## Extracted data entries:

------

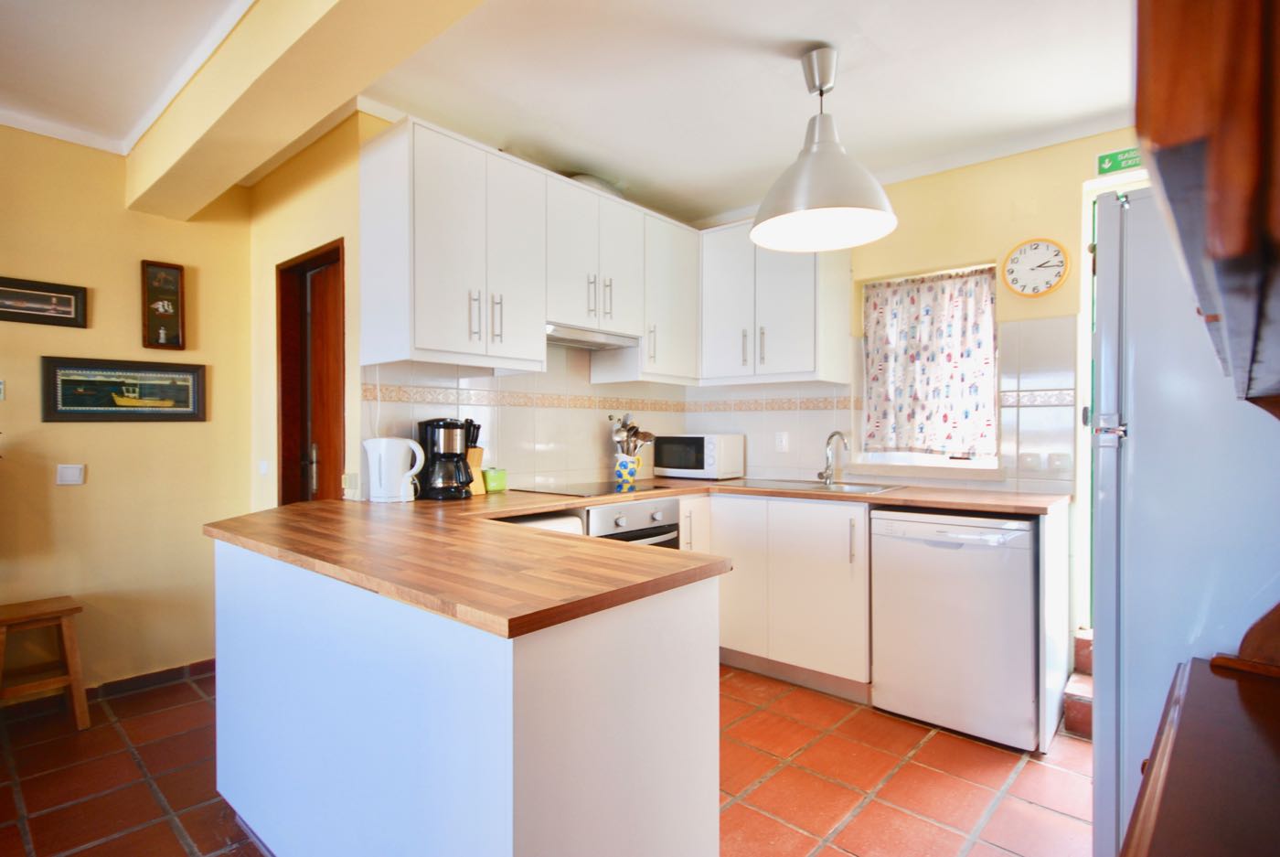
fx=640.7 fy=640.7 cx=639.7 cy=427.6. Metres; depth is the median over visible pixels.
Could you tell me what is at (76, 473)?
light switch
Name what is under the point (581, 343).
range hood
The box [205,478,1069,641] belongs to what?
countertop
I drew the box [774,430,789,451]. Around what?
wall socket
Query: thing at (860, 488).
sink
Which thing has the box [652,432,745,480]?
microwave
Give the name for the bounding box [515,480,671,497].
cooktop
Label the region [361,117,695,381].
upper cabinet run
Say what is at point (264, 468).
light switch
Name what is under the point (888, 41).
ceiling
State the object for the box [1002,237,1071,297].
wall clock
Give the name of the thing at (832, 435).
faucet
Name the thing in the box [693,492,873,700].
base cabinet
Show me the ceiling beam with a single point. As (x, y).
(234, 176)
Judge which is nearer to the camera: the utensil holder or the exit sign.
the exit sign
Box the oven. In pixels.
[583,498,682,547]
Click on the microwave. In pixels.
(669, 463)
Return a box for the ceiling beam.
[126,0,485,218]
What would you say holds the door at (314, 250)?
in the door wall
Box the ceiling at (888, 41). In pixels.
[0,0,1138,224]
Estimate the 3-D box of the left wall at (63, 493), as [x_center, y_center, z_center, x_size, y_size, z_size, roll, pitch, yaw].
[-3.310,-0.050,1.991,0.145,2.538,3.829,0,0,41]
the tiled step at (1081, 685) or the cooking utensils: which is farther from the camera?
the cooking utensils
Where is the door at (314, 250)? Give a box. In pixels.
[274,238,346,505]
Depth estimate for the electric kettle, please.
2.53 m
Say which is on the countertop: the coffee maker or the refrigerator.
the coffee maker
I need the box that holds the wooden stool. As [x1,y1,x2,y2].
[0,595,89,729]
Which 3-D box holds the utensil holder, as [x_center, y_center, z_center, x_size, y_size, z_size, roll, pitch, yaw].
[-0.082,0.218,3.419,0.116,0.155,0.123,0,0,41]
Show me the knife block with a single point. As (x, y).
(476, 453)
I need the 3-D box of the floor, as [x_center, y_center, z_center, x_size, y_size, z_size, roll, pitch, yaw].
[-0.442,1.257,1.404,4.811,0.071,5.633,0,0,41]
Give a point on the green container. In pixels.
(495, 485)
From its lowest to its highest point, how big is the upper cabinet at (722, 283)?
0.862 m
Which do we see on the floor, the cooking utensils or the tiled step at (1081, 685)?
the tiled step at (1081, 685)
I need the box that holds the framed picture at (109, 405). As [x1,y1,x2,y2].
[41,355,207,421]
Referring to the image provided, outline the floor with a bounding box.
[0,662,1091,856]
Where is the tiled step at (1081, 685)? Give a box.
[1061,627,1093,737]
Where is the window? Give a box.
[857,262,999,472]
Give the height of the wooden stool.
0.498 m
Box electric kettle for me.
[362,437,426,501]
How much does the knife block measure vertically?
0.324 m
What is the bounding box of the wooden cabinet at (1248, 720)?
[1120,652,1279,856]
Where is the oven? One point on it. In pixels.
(659, 513)
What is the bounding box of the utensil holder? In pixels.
[612,453,638,489]
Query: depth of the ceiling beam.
2.01 m
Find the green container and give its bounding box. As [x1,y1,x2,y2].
[481,466,508,491]
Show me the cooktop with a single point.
(580, 488)
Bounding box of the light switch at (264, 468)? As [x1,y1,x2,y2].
[257,458,269,474]
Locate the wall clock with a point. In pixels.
(1058, 250)
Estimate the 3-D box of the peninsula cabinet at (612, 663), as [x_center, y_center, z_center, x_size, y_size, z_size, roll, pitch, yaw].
[-0.658,0.778,1.931,1.879,0.859,0.801,0,0,41]
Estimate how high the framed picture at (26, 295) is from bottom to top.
0.180 m
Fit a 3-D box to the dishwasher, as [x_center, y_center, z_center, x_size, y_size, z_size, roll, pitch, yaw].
[1.401,0.777,2.766,0.600,0.860,0.621,0,0,41]
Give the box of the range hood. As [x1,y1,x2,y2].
[544,322,638,351]
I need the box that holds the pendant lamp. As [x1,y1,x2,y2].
[750,45,897,252]
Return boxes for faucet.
[818,429,849,483]
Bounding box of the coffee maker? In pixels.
[416,417,473,499]
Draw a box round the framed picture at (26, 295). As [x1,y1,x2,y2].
[0,275,88,327]
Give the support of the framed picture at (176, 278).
attached to the left wall at (63, 493)
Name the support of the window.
in the back wall
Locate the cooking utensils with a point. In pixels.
(632, 428)
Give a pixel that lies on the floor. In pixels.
(752, 795)
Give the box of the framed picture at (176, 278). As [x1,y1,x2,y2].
[139,258,185,350]
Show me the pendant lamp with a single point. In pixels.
(817, 148)
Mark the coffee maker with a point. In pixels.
(456, 461)
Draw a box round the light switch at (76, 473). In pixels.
[55,463,85,484]
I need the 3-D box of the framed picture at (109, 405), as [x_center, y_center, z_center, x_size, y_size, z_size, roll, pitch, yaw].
[-2.351,-0.172,2.961,0.025,0.276,0.607,0,0,41]
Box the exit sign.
[1096,146,1142,175]
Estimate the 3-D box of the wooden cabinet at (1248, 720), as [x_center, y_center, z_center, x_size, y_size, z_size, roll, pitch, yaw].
[0.817,0.836,0.653,0.551,0.777,1.047,0,0,41]
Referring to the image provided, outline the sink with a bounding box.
[732,477,903,494]
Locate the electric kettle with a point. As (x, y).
(407, 473)
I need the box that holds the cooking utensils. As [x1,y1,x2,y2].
[609,413,655,454]
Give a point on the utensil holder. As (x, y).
(627, 475)
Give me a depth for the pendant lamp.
2.21 m
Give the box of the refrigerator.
[1088,183,1279,853]
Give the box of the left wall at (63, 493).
[0,125,255,696]
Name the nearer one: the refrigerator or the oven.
the refrigerator
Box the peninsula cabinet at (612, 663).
[211,533,721,856]
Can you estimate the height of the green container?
0.109 m
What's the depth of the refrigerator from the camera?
1.38 m
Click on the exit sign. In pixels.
(1111, 155)
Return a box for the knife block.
[461,420,484,496]
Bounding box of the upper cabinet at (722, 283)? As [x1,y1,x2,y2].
[696,219,852,385]
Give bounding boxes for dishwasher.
[869,508,1038,750]

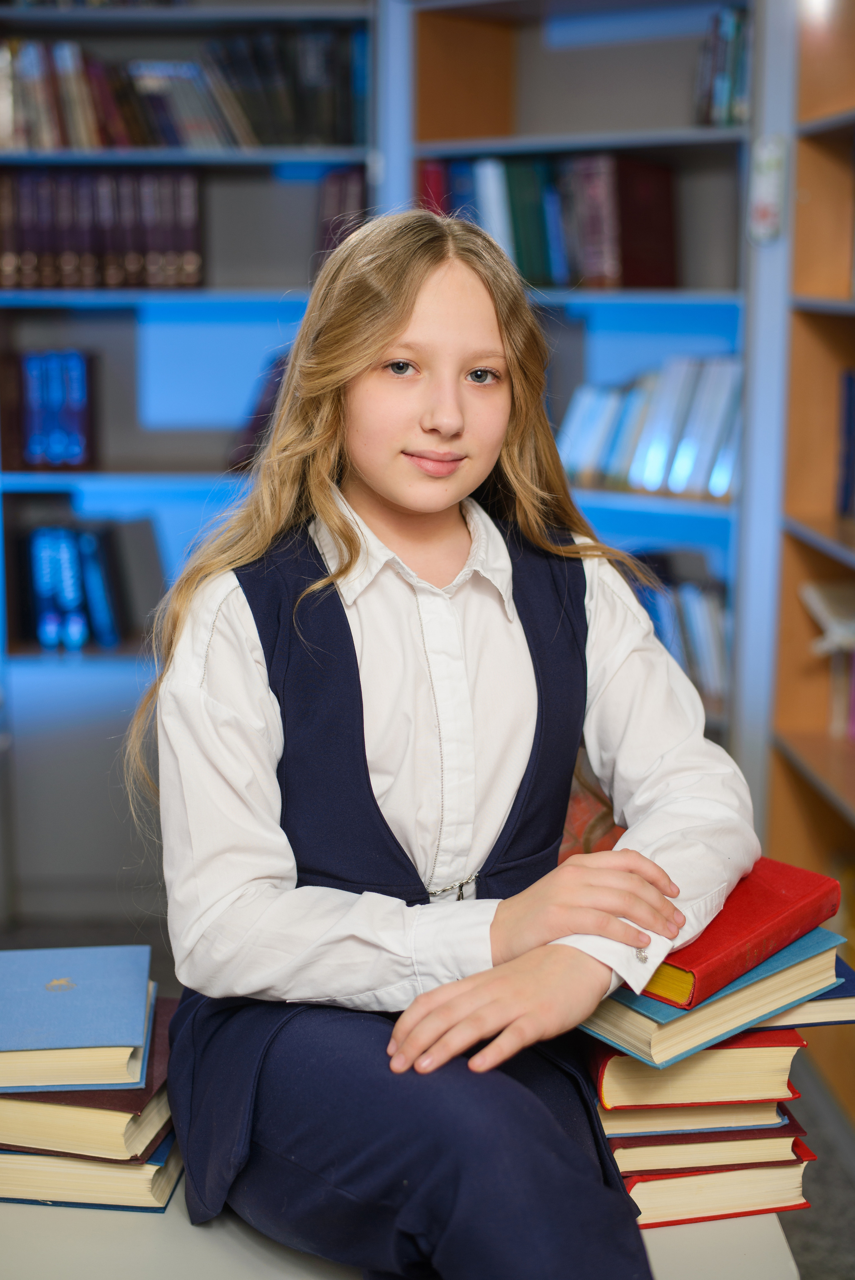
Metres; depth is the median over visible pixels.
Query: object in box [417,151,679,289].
book row
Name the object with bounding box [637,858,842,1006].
red book
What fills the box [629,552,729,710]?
book row
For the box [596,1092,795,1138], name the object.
book
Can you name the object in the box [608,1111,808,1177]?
book
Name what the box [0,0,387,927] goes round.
left bookshelf
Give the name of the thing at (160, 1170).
book
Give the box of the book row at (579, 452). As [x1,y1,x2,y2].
[555,351,740,498]
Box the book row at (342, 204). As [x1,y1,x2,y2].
[315,164,367,265]
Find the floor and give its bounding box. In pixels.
[0,908,854,1279]
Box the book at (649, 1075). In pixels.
[584,1026,802,1110]
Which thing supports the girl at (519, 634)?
on the white table
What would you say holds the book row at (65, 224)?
in the left bookshelf at (65, 477)
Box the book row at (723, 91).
[693,6,750,127]
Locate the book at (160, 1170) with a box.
[0,1131,183,1212]
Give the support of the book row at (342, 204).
in the left bookshelf at (65, 477)
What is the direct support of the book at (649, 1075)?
on the book at (766, 1113)
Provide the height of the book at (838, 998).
0.029 m
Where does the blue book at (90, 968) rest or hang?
on the red book at (150, 1085)
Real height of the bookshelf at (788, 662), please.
2.329 m
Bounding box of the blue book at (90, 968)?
[0,943,153,1085]
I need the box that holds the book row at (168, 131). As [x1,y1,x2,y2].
[0,31,364,150]
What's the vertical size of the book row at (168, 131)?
0.255 m
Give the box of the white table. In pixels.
[0,1179,797,1279]
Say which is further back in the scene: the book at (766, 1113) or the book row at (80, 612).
the book row at (80, 612)
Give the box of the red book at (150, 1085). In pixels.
[0,993,174,1149]
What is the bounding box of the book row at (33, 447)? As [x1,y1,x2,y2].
[18,348,93,467]
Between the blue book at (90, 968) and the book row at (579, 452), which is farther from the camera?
the book row at (579, 452)
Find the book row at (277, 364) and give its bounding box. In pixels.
[231,351,290,467]
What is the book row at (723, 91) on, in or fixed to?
in the bookshelf
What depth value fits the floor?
2.91 m
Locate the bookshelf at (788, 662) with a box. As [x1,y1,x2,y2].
[763,0,854,1117]
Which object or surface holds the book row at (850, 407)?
in the bookshelf at (788, 662)
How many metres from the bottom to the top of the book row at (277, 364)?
0.269 m
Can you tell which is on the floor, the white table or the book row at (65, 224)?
the white table
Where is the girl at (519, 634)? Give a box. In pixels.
[130,211,758,1279]
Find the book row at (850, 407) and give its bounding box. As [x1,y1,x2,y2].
[835,368,854,517]
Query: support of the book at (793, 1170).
on the white table
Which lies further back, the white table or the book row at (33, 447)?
the book row at (33, 447)
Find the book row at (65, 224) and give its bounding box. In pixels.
[0,167,205,289]
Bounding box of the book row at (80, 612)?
[12,517,153,650]
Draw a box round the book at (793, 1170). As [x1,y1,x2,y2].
[617,1135,814,1230]
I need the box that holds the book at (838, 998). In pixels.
[751,954,854,1029]
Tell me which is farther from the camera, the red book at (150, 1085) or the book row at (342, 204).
the book row at (342, 204)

------

Please copy only the lines from the one with "How many metres" through the final line of the records above, both ends included.

## ANSWER FOR THIS EXERCISE:
How many metres from the bottom to the top of the book row at (277, 364)?
0.269 m
Can you tell which is on the floor, the white table or the book row at (65, 224)?
the white table
Where is the girl at (519, 634)? Give a box. In pixels.
[130,211,758,1279]
Find the book row at (850, 407) and give its bounding box. As [x1,y1,x2,y2].
[835,368,854,517]
Query: support of the book at (793, 1170).
on the white table
Which lies further back, the white table or the book row at (33, 447)?
the book row at (33, 447)
Find the book row at (65, 224) and give its bounding box. In pixels.
[0,167,205,289]
Bounding box of the book row at (80, 612)?
[12,517,153,650]
Draw a box round the book at (793, 1170). As [x1,y1,x2,y2].
[617,1135,814,1230]
I need the box that holds the book at (838, 998). In pixels.
[751,954,854,1029]
Tell me which is farther from the camera, the red book at (150, 1085) or the book row at (342, 204).
the book row at (342, 204)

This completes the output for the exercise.